At Wednesday's forum, students pointed to other incidents, including racist graffiti sprayed across the entrance sign to the university over the Labor Day weekend, and said they believe that there are insufficient numbers of minorities in the faculty and student body. The university said the undergraduate student body is about 31% minority, the same as last year.

Students also said they believe that there is a general attitude of coolness--even fear--toward minority students from some non-minority classmates.

"People are afraid of black people," said freshman honors student Sandafu Kawah. "People are scared to go and say hello to a black, to an Hispanic person, because they don't know about Hispanics and blacks and Asians."

Some students and faculty, including senior Joana Ball, suggested that the university initiate a required course that would include fundamental readings in Latino, Asian-American and African-American literature and history.

"I know more about Japan; I know more about European history and literature sometimes than I know about my own African heritage," Ball said. "That to me says we're not welcome."

Anthony Smulders, an associate dean of science, suggested that the university de-emphasize Scholastic Aptitude Test scores and place more emphasis on grades in its admission policies. Such emphasis, he said, might allow more minority and other students to attend Loyola Marymount.

"I think there's a lot of subtle racism," Smulders told the committee. "Not the overt racism like things (written) on the bathroom wall, but subtle, unintentional racism, which I think is worse.

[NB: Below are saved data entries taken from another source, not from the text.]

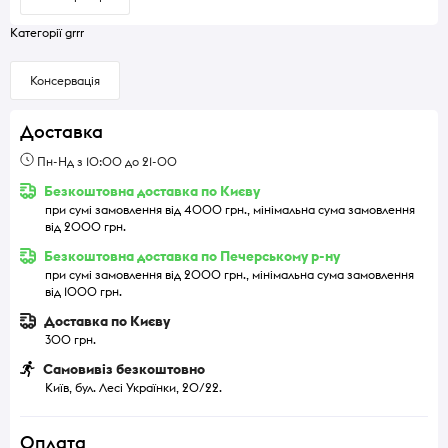
Категорії grrr
Консервація
Доставка
Пн-Нд з 10:00 до 21-00
Безкоштовна доставка по Києву
при сумі замовлення від 4000 грн., мінімальна сума замовлення
від 2000 грн.
Безкоштовна доставка по Печерському р-ну
при сумі замовлення від 2000 грн., мінімальна сума замовлення
від 1000 грн.
Доставка по Києву
300 грн.
Самовивіз безкоштовно
Київ, бул. Лесі Українки, 20/22.
Оплата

It's a lack of sensitivity, and it's shown in a number of things."

'Not True'

Two students involved in April's takeover, sophomore John Crocker and Hugh Lowe, who graduated last year, said they feared that Loughran was reneging on a promise not to hire an assistant vice president of student affairs until the issue of whether to reorganize the Office of Student Affairs was resolved.

Loughran, however, said Thursday that he has kept all his promises to the students.